Horses ... now wouldn't that be something! If we could catch and break a couple of horses--
If a man had something to ride, those plains in the Far Seeing Lands might not seem so vast.
Our canoe glided smoothly upon the waters of the Mississippi and as night came on we held closer to the western shores. Once we saw a thin smoke but kept well into the stream, for we would find no friends here. At night we camped on a muddy point and killed a water moccasin as we landed. It was a big snake.
Keokotah puzzled me. That the Kickapoo were wanderers we had learned from the Cherokees, but I sensed something else in him. Had his boyhood teacher been too good? Had the lonely Englishman taught his pupil too well? Had the Englishman's teaching created a misfit, as I was?
The thought came unbidden, unwanted, unexpected. Yet was I not a misfit, too? Had not Sakim's teaching given me ideas I might never have had?
Kin-Ring and Yance were better fitted for survival in the New World than I. Yance perhaps best of all, for he asked no questions. He accepted what he found and dealt with it in the best way he could. He lived with his world and had no thought of changing it. If a tree got in the way of his plowing he cut it down. If an Indian tried to kill him, he killed the Indian and went on about his business. Kin-Ring was much the same, although Kin was a planner, a looker-ahead.
Sakim had been a philosopher and a scientist in his own way, and like those of his time and country his interests had extended into all things. He had questions to ask and answers to seek. He had learning to do, as I had.
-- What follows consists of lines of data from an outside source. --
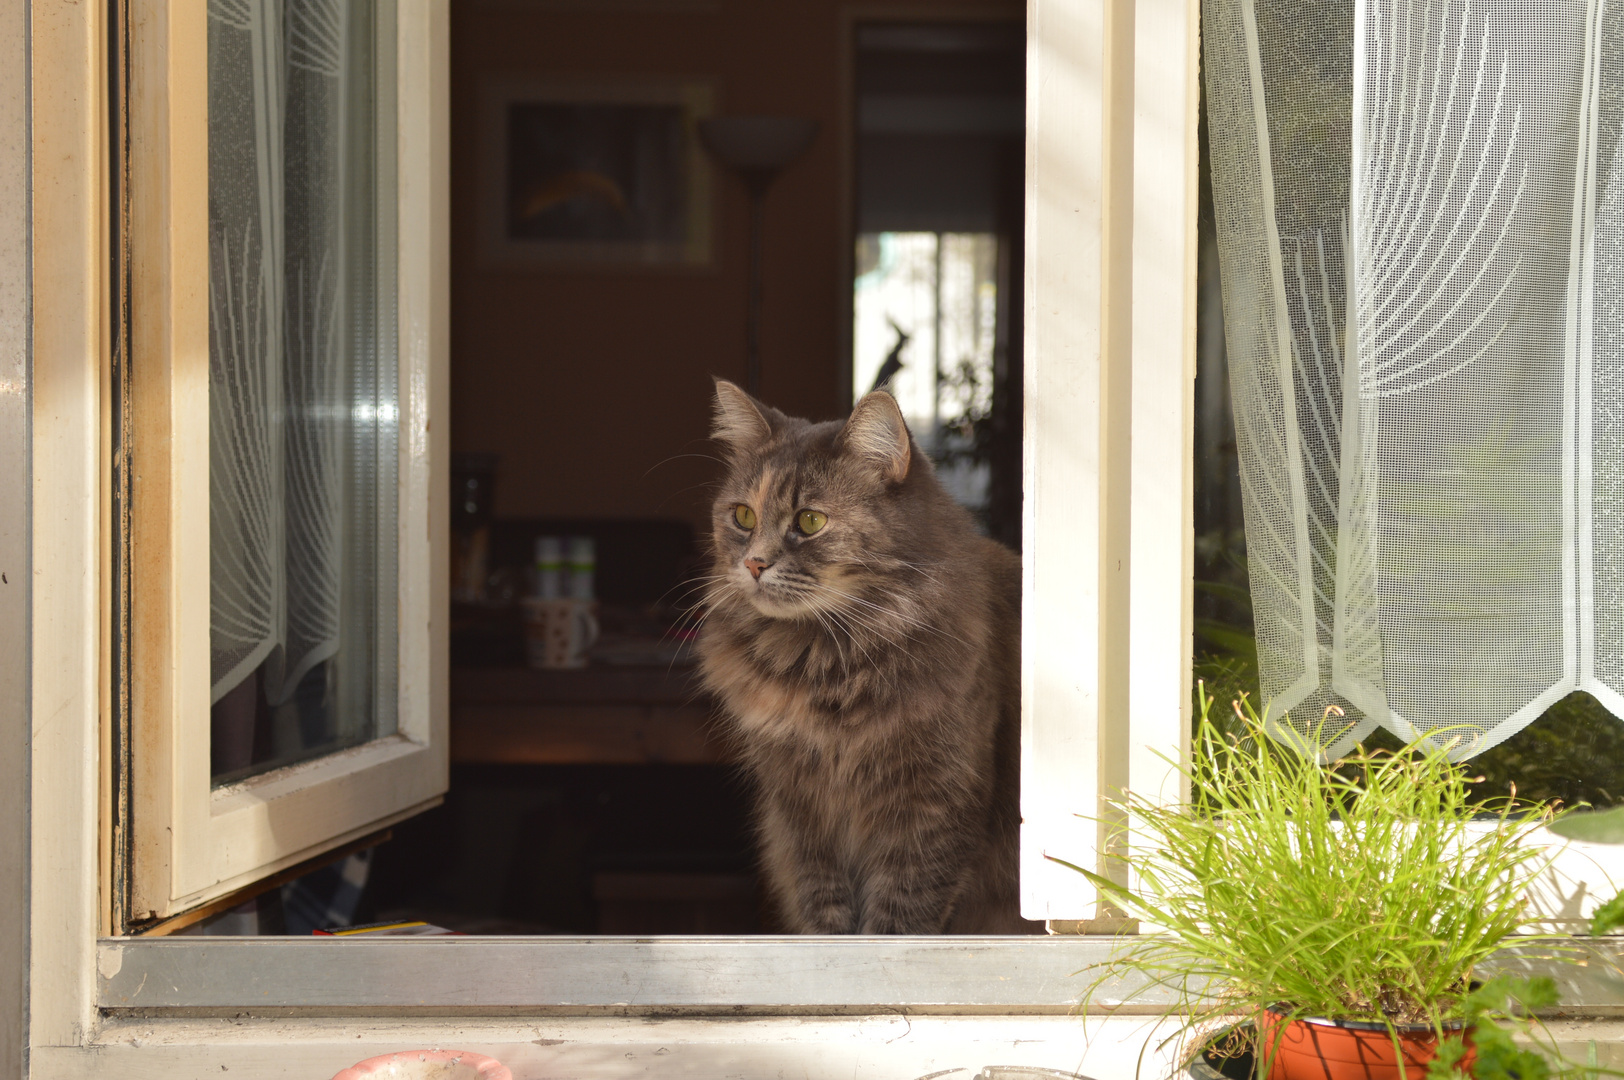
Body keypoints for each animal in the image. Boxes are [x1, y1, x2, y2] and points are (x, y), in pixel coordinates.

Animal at [695, 378, 1026, 935]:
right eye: (743, 516)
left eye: (809, 521)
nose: (753, 564)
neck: (827, 663)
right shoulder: (801, 813)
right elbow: (824, 911)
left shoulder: (933, 804)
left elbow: (898, 916)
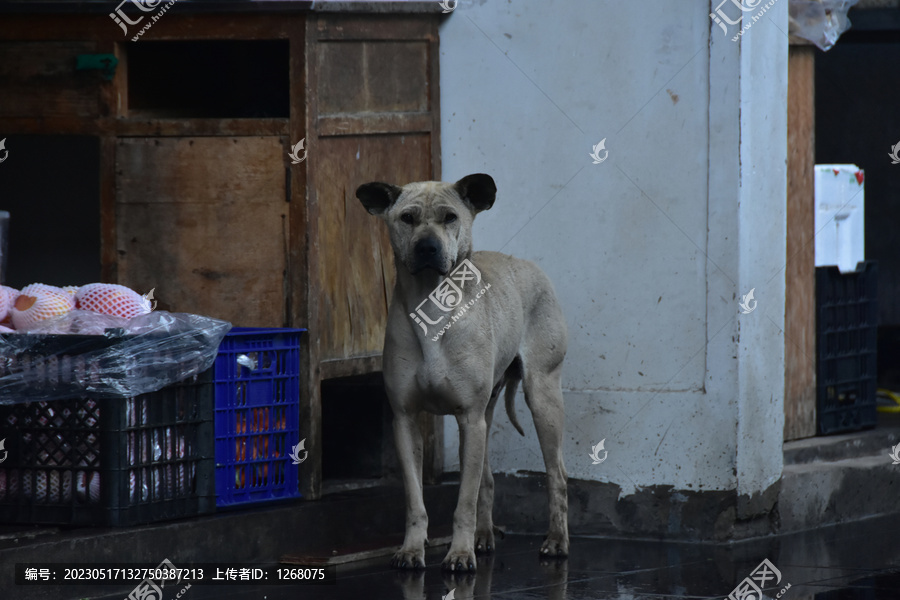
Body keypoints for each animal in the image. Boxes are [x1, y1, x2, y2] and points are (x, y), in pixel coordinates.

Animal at [356, 172, 568, 572]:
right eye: (407, 218)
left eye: (450, 217)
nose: (427, 247)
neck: (432, 306)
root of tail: (529, 265)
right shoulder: (406, 420)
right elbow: (416, 499)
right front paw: (412, 548)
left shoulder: (470, 418)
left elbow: (464, 501)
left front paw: (459, 553)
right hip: (484, 417)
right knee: (486, 480)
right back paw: (484, 536)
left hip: (543, 399)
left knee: (557, 476)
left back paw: (556, 541)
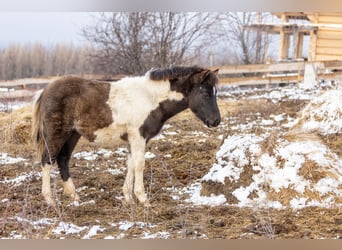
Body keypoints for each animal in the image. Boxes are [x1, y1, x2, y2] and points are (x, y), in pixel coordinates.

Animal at [32, 66, 222, 207]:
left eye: (215, 92)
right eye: (205, 93)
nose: (216, 121)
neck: (150, 98)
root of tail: (46, 90)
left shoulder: (133, 139)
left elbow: (130, 164)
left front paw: (129, 199)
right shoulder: (138, 137)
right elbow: (139, 165)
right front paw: (143, 199)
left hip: (72, 135)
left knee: (63, 159)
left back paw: (74, 196)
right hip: (57, 134)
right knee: (47, 160)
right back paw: (50, 200)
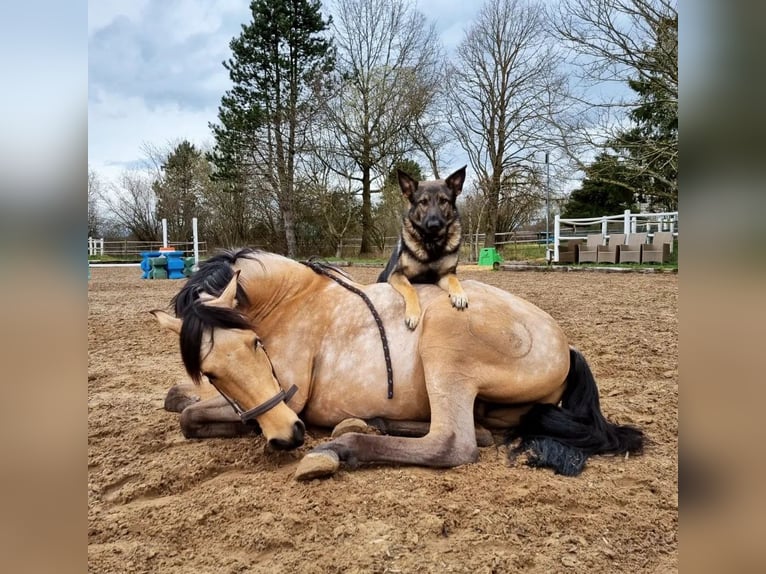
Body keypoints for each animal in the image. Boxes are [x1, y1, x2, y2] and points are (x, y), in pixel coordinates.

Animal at [153, 250, 644, 480]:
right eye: (211, 371)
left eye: (255, 344)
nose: (286, 437)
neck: (288, 302)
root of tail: (564, 346)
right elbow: (183, 402)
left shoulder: (287, 396)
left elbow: (191, 416)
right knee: (477, 431)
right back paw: (369, 422)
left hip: (444, 345)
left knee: (453, 442)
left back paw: (341, 446)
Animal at [378, 164, 468, 330]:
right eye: (423, 202)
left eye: (443, 201)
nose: (434, 225)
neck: (431, 244)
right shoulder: (397, 274)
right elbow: (411, 288)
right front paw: (413, 314)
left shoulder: (444, 275)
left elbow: (454, 279)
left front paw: (459, 295)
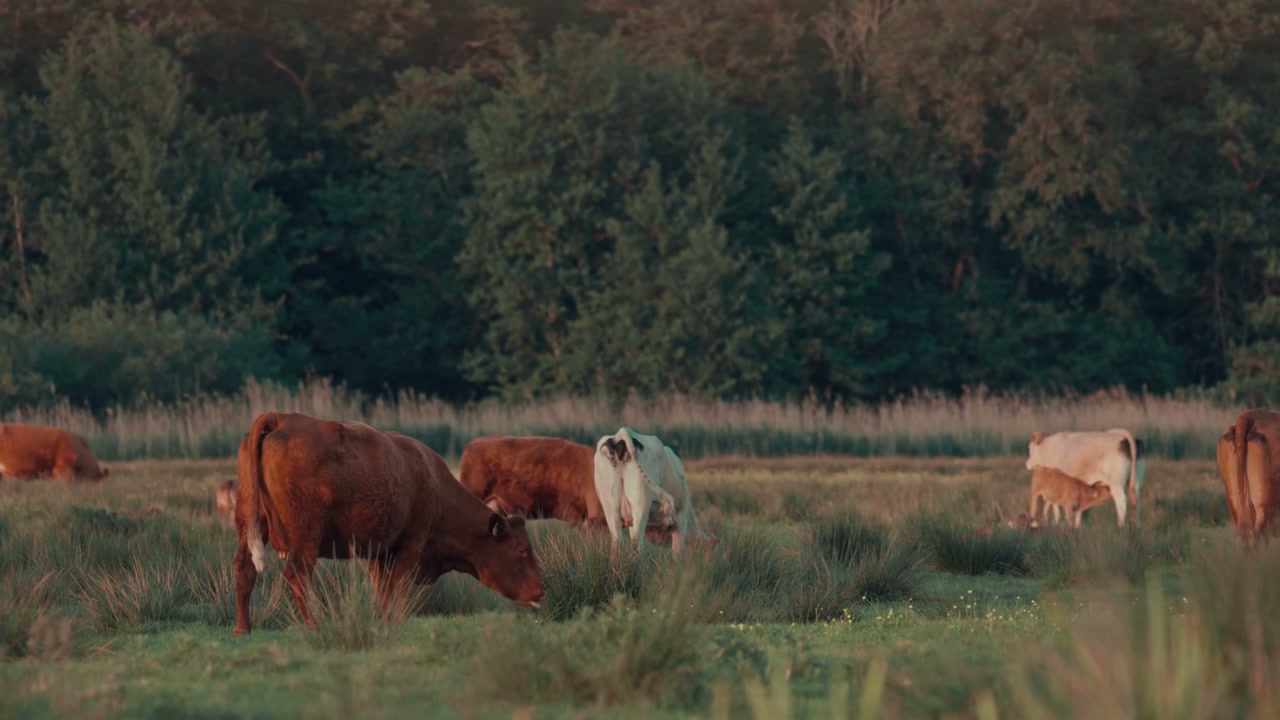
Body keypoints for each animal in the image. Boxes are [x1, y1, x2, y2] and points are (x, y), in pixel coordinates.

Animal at [232, 412, 545, 636]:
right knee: (296, 576)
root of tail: (281, 418)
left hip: (250, 526)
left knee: (245, 570)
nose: (540, 590)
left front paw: (382, 621)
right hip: (306, 540)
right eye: (521, 551)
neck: (432, 481)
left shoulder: (377, 552)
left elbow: (382, 589)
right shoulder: (410, 545)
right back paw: (314, 626)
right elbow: (399, 586)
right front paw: (397, 622)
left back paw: (242, 629)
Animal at [593, 427, 712, 556]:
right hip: (641, 503)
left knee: (618, 541)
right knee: (636, 542)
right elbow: (677, 553)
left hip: (610, 504)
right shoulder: (680, 520)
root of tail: (621, 434)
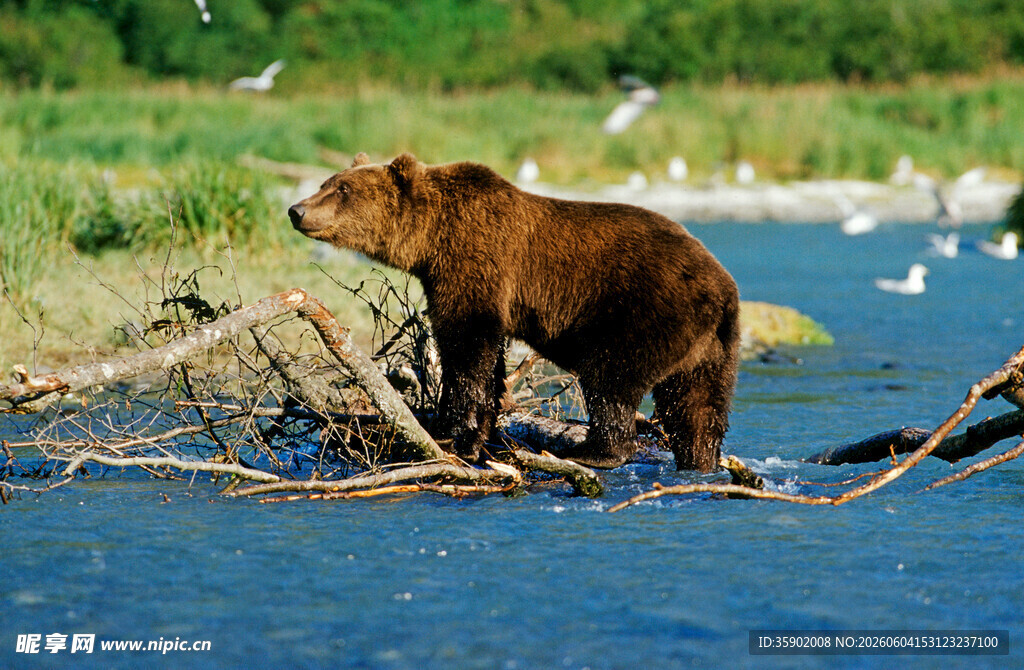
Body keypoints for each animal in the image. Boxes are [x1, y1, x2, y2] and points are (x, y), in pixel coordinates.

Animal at [288, 153, 739, 472]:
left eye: (342, 189)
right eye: (328, 182)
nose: (296, 209)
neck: (432, 241)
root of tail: (723, 288)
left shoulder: (475, 260)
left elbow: (467, 346)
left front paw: (449, 430)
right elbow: (489, 360)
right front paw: (479, 432)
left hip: (646, 310)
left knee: (610, 377)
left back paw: (594, 452)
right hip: (709, 347)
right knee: (696, 406)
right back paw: (699, 460)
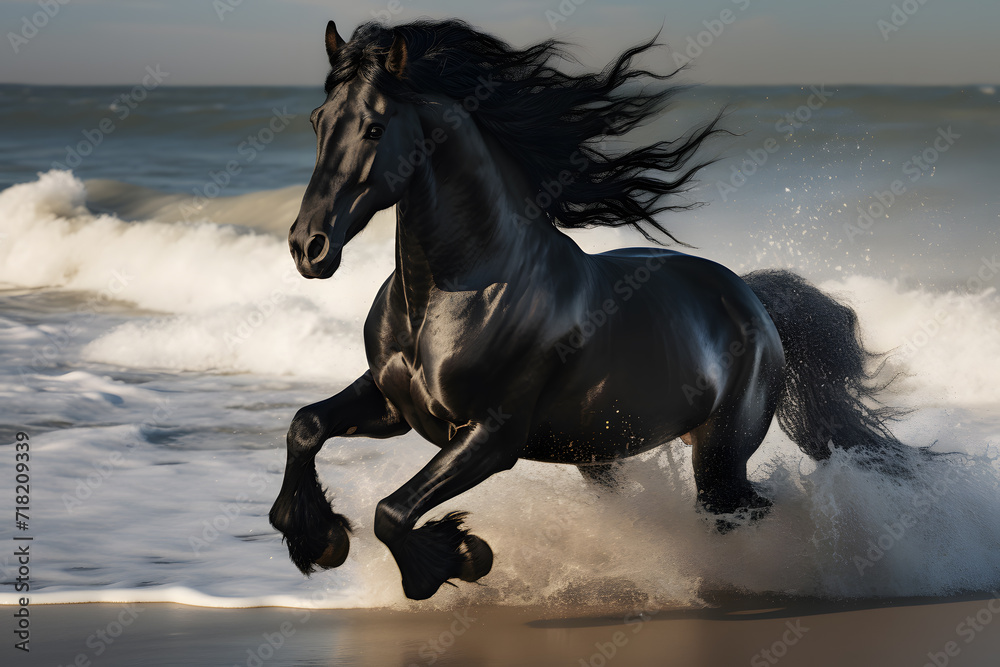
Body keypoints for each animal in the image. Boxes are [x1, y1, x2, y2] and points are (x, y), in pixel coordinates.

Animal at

Keokotah had a restless mind. The Englishman had aroused something in him that took him away from his people. I began to see that his thinking was no longer theirs.
We were strange ones, Keokotah and I, but the result was less for me than for him. The Indian peoples I had known belonged to clans, and the clans demanded that each member conform. The Indian seemed to have lived much as he had for hundreds of years, and now here and there an Englishman, a Scotsman, a Frenchman was coming among them with disturbing new weapons, new ideas. Keokotah was a victim of change. His Englishman had dropped a pebble into the pool of his thinking, and who knew where the ripples would end?
'Big village soon.' Keokotah pointed ahead of us. 'Quapaw.' He swept a hand to include the country we were in and where we had come from. 'Osage. Ver' tall mans.' His hands measured a distance of a foot or more. 'Taller than me.'
Six and a half or seven feet tall? It was a lot. By signs he indicated they were slightly stooped and had narrow shoulders.